4. The method as described in claim 1, characterized in that, After executing S123 and before executing S124, the labeled data is augmented.

5. The method as described in claim 4, characterized in that, The enhancement method includes: shuffling the order of the recalled articles and the corresponding final ranking results in the labeled data, and adding data with high retrieval noise to the labeled dataset.

6. The method of claim 1, wherein, Training the target model in S122 and S124 includes: The target model is trained using an autoregressive loss function as the optimization objective function, which is expressed by the following formula: In the formula, T is the training set of data generated by the teacher model; An input prompt consisting of user queries, article retrieval requests, and commands; Indicates position j The previous target token sequence; This represents the output corresponding to a single input.
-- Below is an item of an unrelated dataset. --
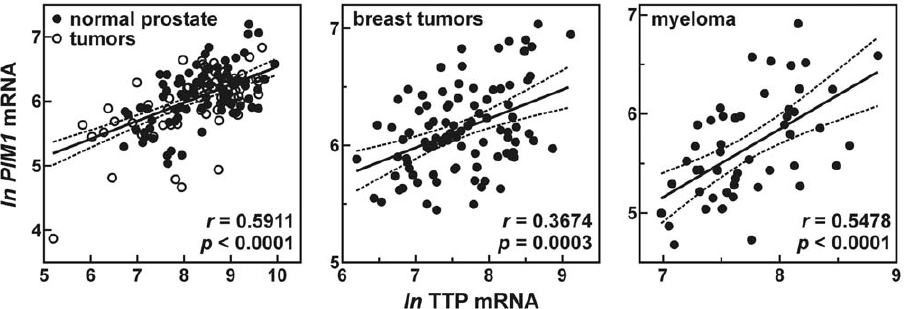
Figure 6. Coordinated expression of PIM1 and TTP mRNAs in selected human tissues. Levels of PIM1 and TTP mRNAs were extracted from gene array datasets derived from a panel of human non-transformed (normal) and tumorous prostate tissues (Gene Expression Omnibus accession no. GSE6919), breast tumors (Gene Expression Omnibus accession no. GSE2294), and CD138 + cells purified from bone marrow of multiple myeloma (MM) patients (Gene Expression Omnibus accession no. GSE2912). Correlation between levels of PIM1 and TTP mRNAs was analyzed using the Spearman nonparametric test. Correlation coefficients ( r ) and associated p values are listed in each panel. The dotted lines indicate the 95% confidence intervals of each regression solution.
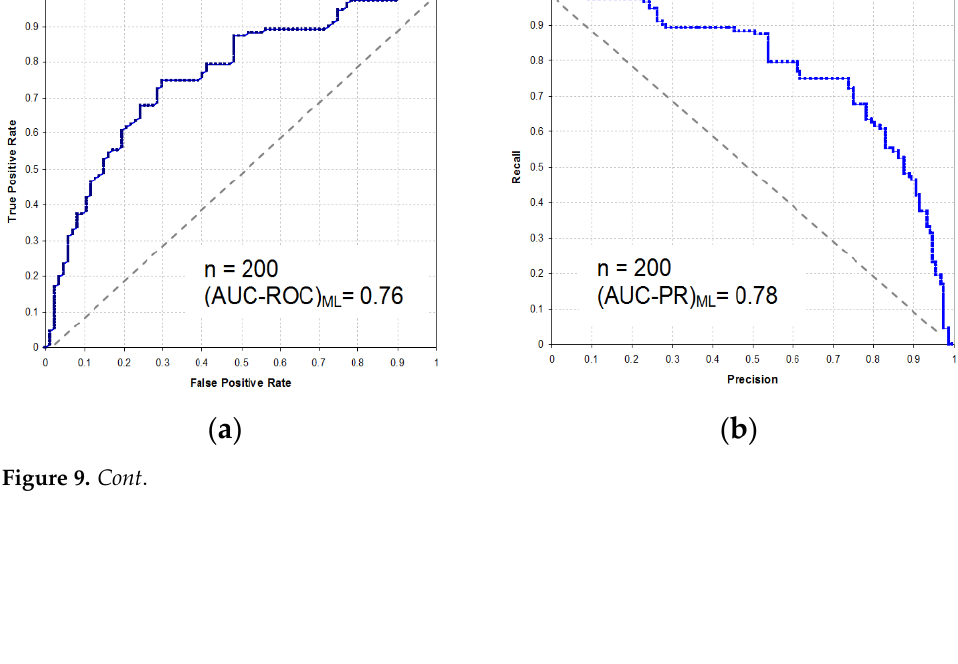
( d ) Figure 9. Comparative characteristics of the ML-models in ROC and PR space for different sample sizes: ML-model in AUC-ROC space where n = 200 ( a ), ML-model in AUC-PR space where n = 200 ( b ), ML-model in AUC-ROC space where n = 300 ( c ), and ML-model in AUC-PROC space where n = 300 ( d ). Thus, when predicting rare events, the machine learning model gave more correct results in comparison with the regression models. To predict risky borrowers, it was pref- erable to use a machine learning model. 5.2. Comparative Analysis of the Proposed Methodology and Models with the Traditional Credit Scoring Model The organization of management decisions to minimize the bank’s credit risks due to inaccurate loan payments by individuals is based on loan portfolio diversification. Di- versification of the bank’s loan portfolio is a method for minimizing credit risk based on the individual lending conditions for each group of borrowers, including loan terms, the types of loan collateral, and the maximum of loan value [69]. Diversification is carried out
This indicates that the current parameter is θ When given input and the currently inferred sequence The next token is deduced to be The probability of; i This indicates that the current number is the [number]. i Data items; j This indicates that the current reasoning has reached the [number]th [number]. j A token.

7. An adaptive retrieval enhancement generation system based on model knowledge boundaries, the system comprising a memory, a processor, and a computer program stored in the memory and executable on the processor, characterized in that, When the processor executes the computer program, it implements the steps of the method according to any one of claims 1 to 6.